Attendre pour ne pas diviser
Plus qu’un nom, c’est un profil que la gauche tente pour l’instant de cerner. Il faut que le Premier ministre « ne soit pas clivant », quelqu’un « qui soit capable de rassembler toute cette gauche et tous ces écologistes », a estimé Clémentine Autain, députée sortante de Seine-Saint-Denis, sur franceinfo. « Nous déciderons d’une candidature qui fait consensus à l’intérieur de cette diversité de la gauche et des écologistes », a-t-elle précisé. « Dans la perspective du rassemblement dans le Front populaire, une candidature féminine au poste de Première ministre aurait beaucoup d’atouts ! » a lancé la socialiste Valérie Rabault sur X.
Les différents responsables défendent leurs options tout en restant prudents, alors que la courte campagne doit réunir des militants habitués à ferrailler sur le terrain. Il faudrait aussi et surtout attendre, par stratégie. « On risque de perdre des électeurs si on tranche sur un Premier ministre.
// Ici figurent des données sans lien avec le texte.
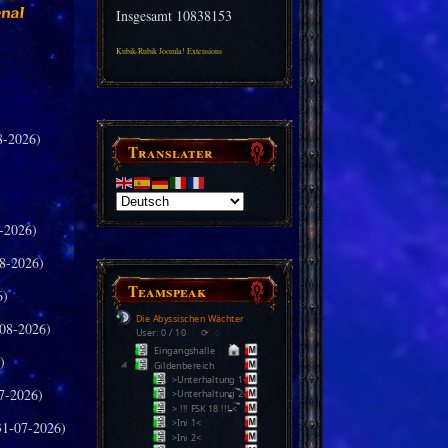
Insgesamt
10838153
Kubik-Rubik Joomla! Extensions
8-2026)
Translater
-2026)
8-2026)
Teamspeak
6)
Die Abyssischen Wächter
08-2026)
User: 0 / 10
⟳
◌
Eingangshalle
)
Gildenbereich
>Unterhaltung 1<
7-2026)
>Unterhaltung 2<
> !!! FSK 18 !!! <
>Ini 1<
31-07-2026)
>Ini 2<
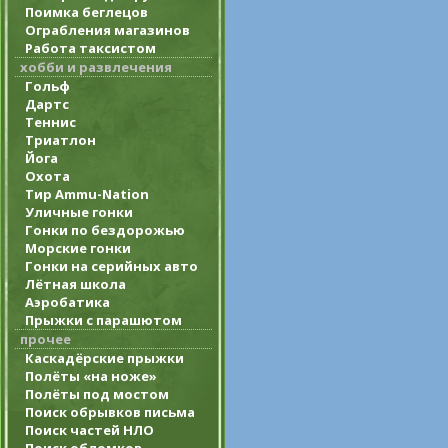
Поимка беглецов
Ограбления магазинов
Работа таксистом
хобби и развлечения
Гольф
Дартс
Теннис
Триатлон
Йога
Охота
Тир Ammu-Nation
Уличные гонки
Гонки по бездорожью
Морские гонки
Гонки на серийных авто
Лётная школа
Аэробатика
Прыжки с парашютом
прочее
Каскадёрские прыжки
Полёты «на ноже»
Полёты под мостом
Поиск обрывков письма
Поиск частей НЛО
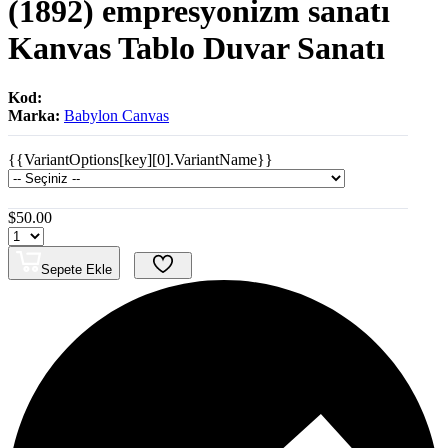
(1892) empresyonizm sanatı
Kanvas Tablo Duvar Sanatı
Kod:
Marka:
Babylon Canvas
{{VariantOptions[key][0].VariantName}}
$50.00
Sepete Ekle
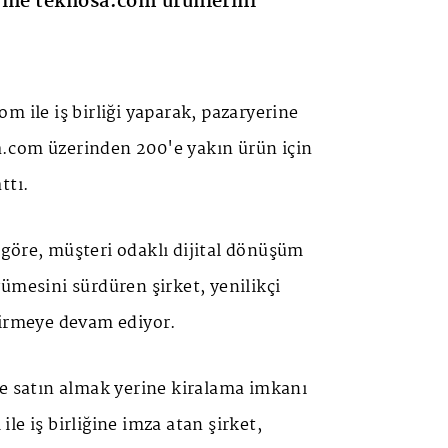
rine teknosa.com ürünlerini
m ile iş birliği yaparak, pazaryerine
.com üzerinden 200'e yakın ürün için
ttı.
göre, müşteri odaklı dijital dönüşüm
ümesini sürdüren şirket, yenilikçi
dirmeye devam ediyor.
de satın almak yerine kiralama imkanı
le iş birliğine imza atan şirket,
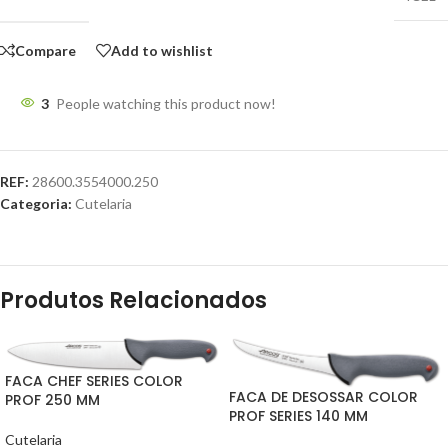
Compare
Add to wishlist
3
People watching this product now!
REF:
28600.3554000.250
Categoria:
Cutelaria
Produtos Relacionados
FACA CHEF SERIES COLOR
FACA DE DESOSSAR COLOR
PROF 250 MM
PROF SERIES 140 MM
Cutelaria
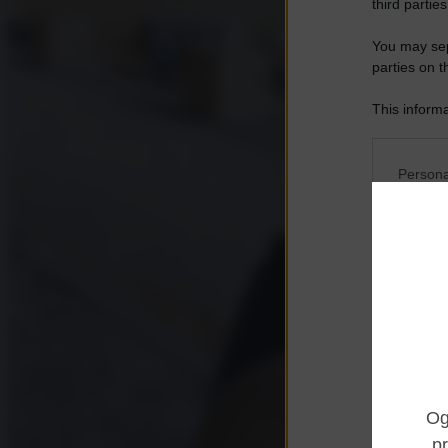
third parties
You may sepa
parties on t
This informa
Participants
Please note
Persona
information 
deny consent
I want t
in below Go
Opted 
I want t
Opted 
I want 
Advertis
Opted 
I want t
of my P
was col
Mieux vaut ne pas être clair », estime l’élu socialiste cité plus haut, qui réfléchit déjà à l’après-second tour : « Si on a 80 députés [contre 31 membres et apparentés aujourd’hui], on est en position de force pour attirer une partie de la macronie et construire nous-mêmes le projet. On redevient centraux et le Premier ministre peut être Olivier Faure, Boris Vallaud ou quelqu’un d’autre. »
Derrière l’unité affichée du « nouveau Front populaire », les velléités hégémoniques sont loin d’avoir disparu, avec Matignon désormais en vue.